● **Data for this exercise**

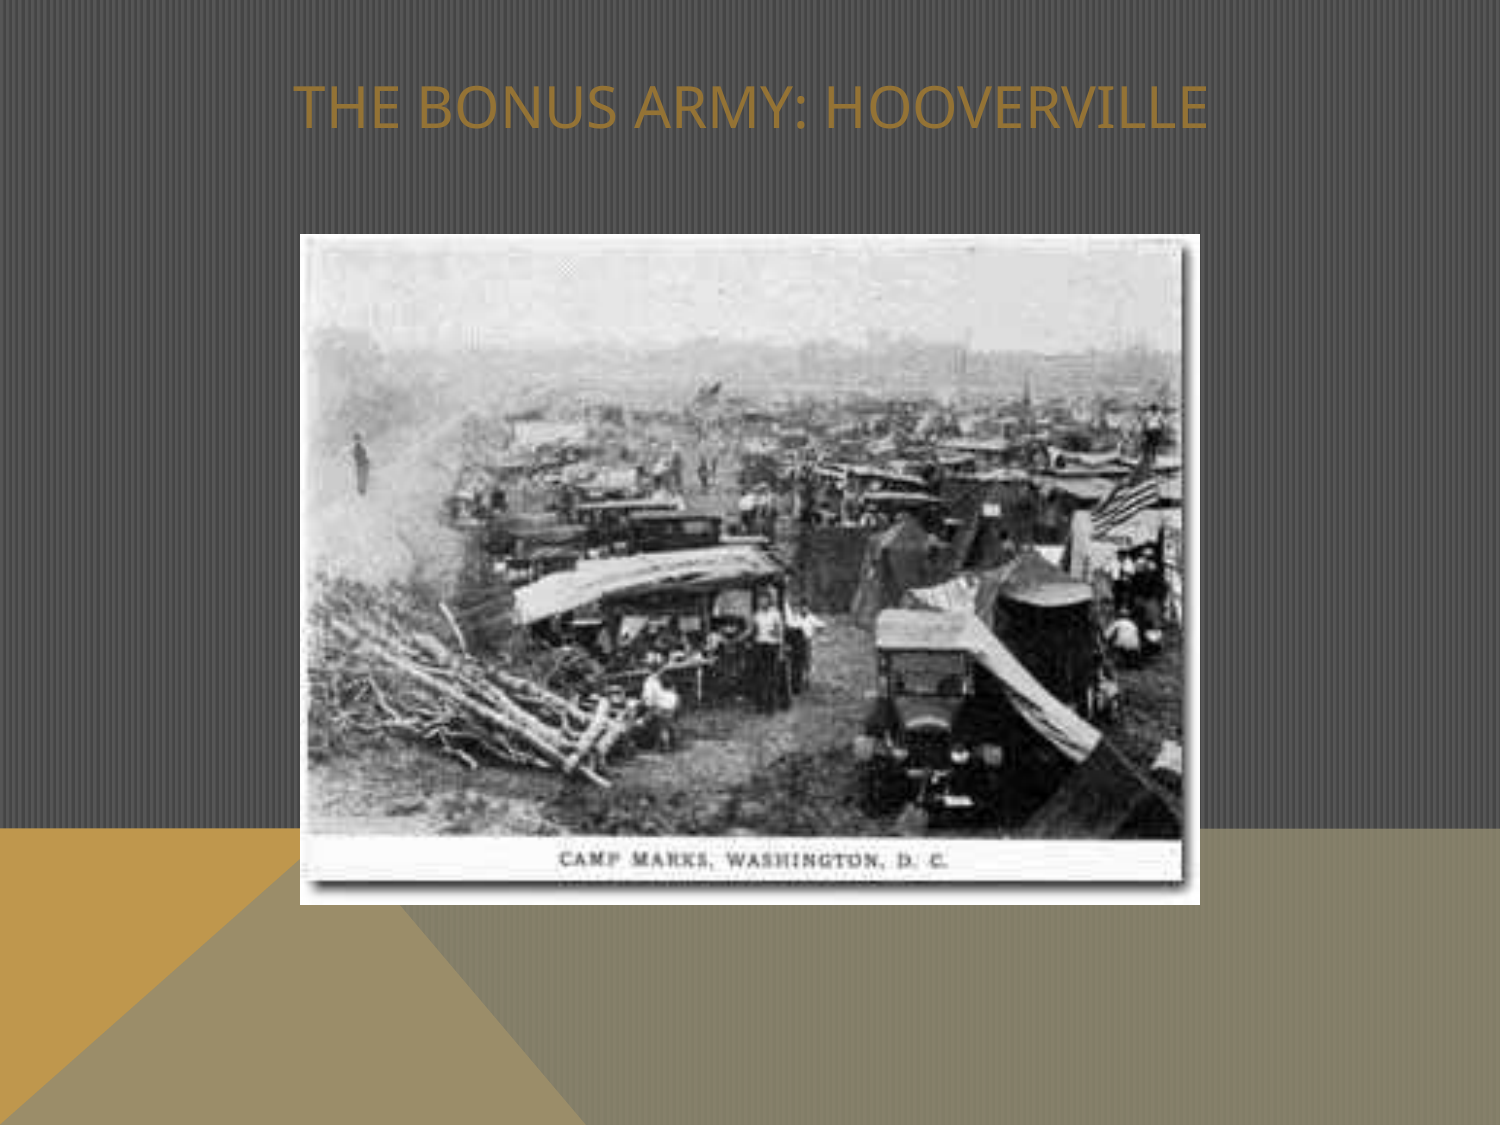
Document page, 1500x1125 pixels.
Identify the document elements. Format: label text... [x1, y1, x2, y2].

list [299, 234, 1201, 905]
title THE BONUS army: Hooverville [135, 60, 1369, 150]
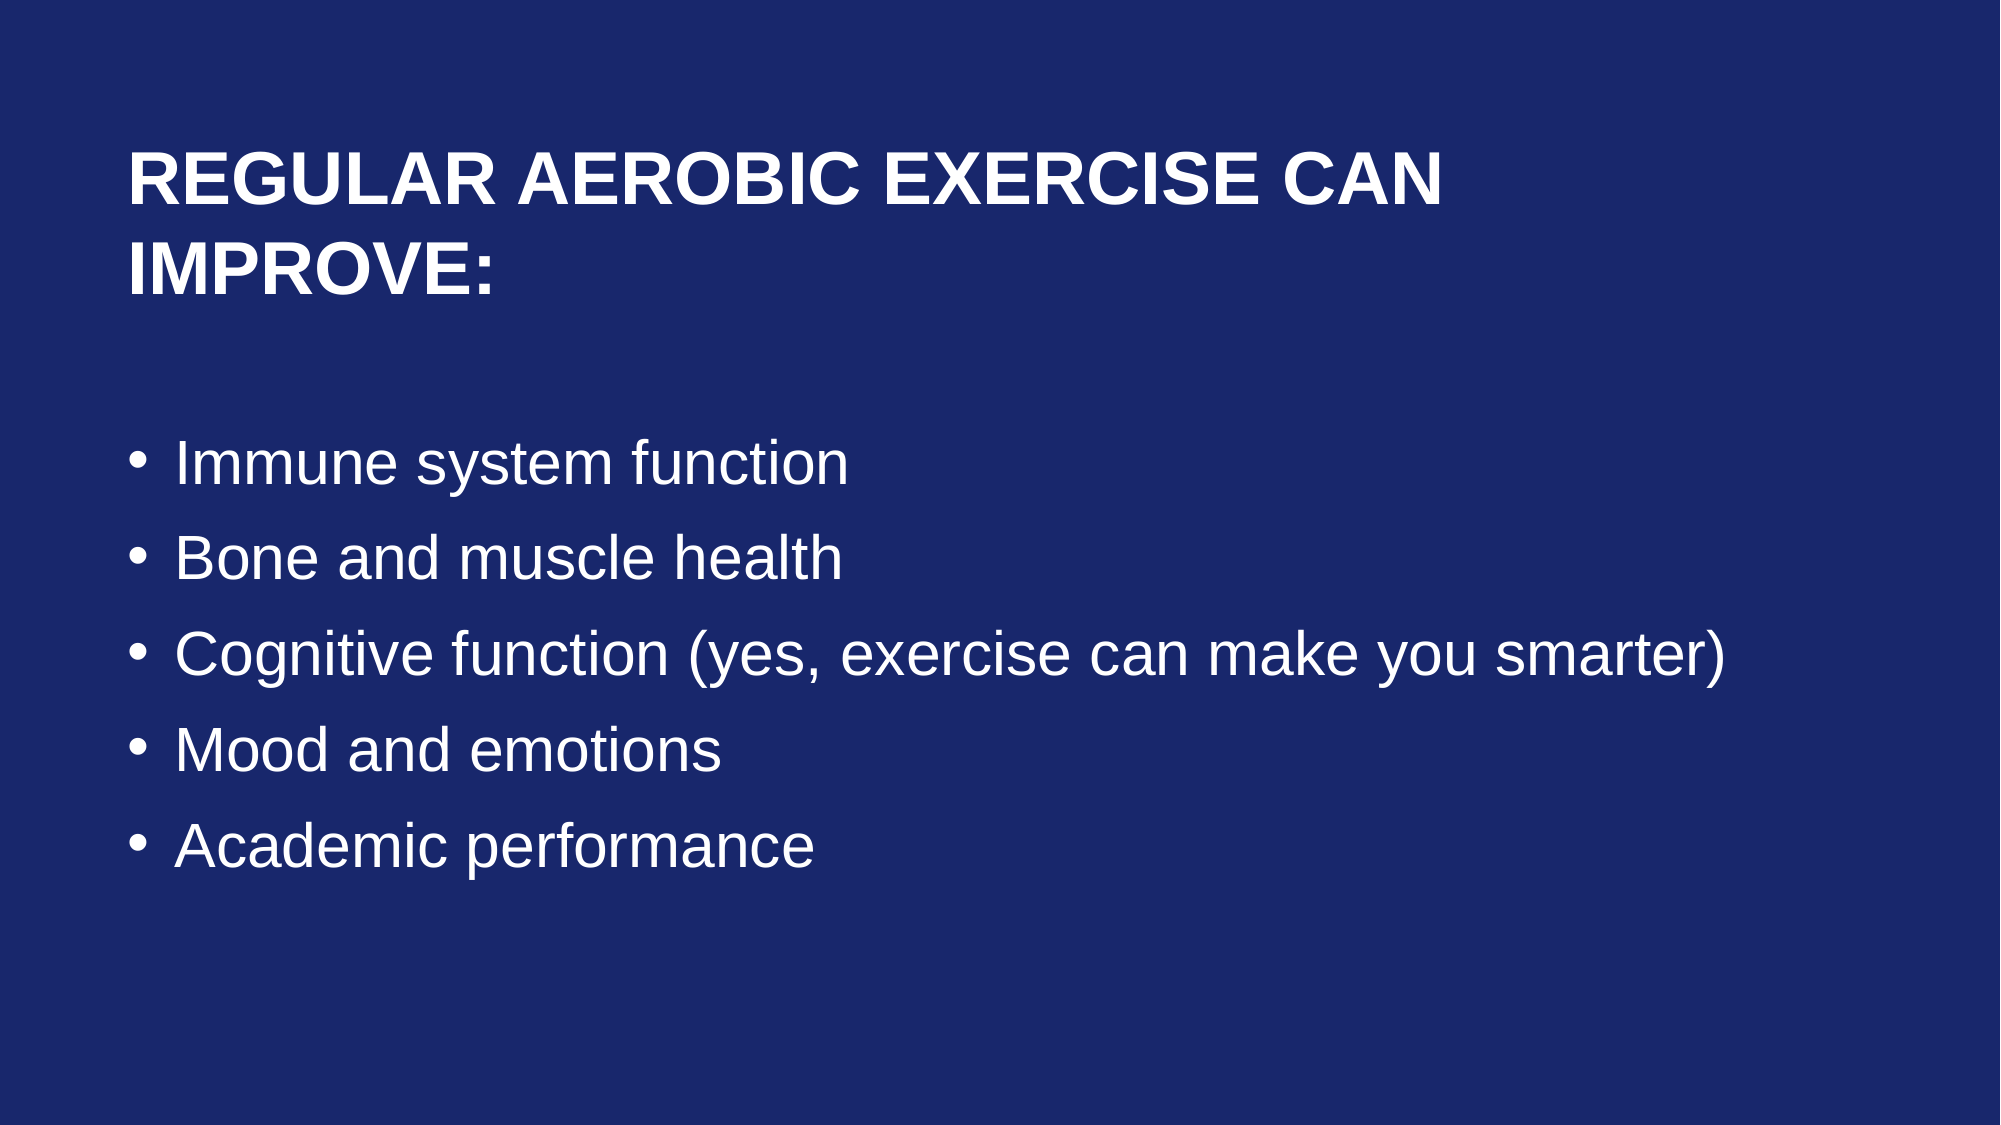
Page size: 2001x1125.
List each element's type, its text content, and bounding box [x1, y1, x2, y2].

* * *

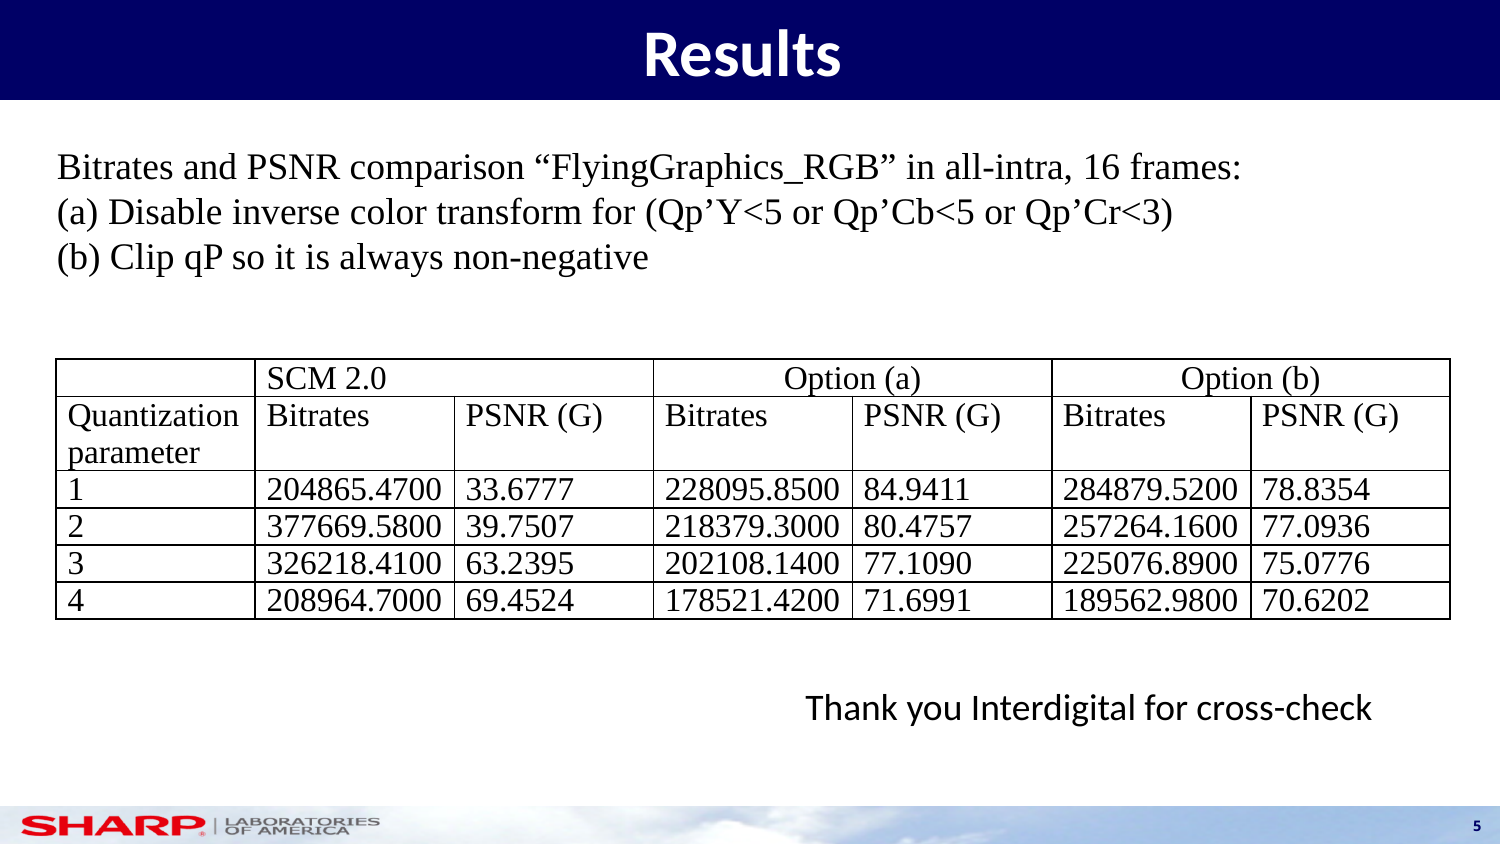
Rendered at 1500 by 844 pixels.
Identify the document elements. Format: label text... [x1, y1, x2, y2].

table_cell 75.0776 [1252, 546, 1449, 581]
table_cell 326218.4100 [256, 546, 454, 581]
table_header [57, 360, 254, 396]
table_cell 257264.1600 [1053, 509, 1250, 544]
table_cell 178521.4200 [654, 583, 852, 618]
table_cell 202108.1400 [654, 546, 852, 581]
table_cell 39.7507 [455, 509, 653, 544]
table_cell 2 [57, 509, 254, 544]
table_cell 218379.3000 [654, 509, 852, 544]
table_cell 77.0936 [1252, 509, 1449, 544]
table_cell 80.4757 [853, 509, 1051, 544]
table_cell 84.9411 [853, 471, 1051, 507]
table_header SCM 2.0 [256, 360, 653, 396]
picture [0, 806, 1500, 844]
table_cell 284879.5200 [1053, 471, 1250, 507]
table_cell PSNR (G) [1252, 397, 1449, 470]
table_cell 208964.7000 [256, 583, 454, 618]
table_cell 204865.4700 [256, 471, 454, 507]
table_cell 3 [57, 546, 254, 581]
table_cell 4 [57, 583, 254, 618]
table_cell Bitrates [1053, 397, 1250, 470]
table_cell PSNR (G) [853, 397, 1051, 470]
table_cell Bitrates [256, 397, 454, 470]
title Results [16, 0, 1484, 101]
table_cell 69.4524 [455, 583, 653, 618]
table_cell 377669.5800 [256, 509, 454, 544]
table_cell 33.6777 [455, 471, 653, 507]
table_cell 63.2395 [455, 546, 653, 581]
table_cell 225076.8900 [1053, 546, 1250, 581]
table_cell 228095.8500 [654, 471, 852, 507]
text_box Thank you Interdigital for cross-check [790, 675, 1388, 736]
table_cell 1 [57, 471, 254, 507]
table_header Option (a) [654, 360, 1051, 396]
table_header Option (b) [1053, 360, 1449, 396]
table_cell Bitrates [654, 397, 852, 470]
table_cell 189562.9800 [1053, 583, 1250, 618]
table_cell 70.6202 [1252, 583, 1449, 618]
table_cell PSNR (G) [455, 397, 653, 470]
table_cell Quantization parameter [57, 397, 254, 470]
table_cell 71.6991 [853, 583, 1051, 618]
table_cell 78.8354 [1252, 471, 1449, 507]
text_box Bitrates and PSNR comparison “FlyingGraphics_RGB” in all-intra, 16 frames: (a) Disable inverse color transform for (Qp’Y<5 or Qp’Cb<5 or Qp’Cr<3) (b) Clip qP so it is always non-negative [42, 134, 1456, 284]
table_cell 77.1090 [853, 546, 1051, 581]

● **Directions for this task**
Only the lines containing "pixels" are needed; pull them out of the listing.

● **Exercise solution**
Document page, 1500x1125 pixels.
Rendered at 1500 by 844 pixels.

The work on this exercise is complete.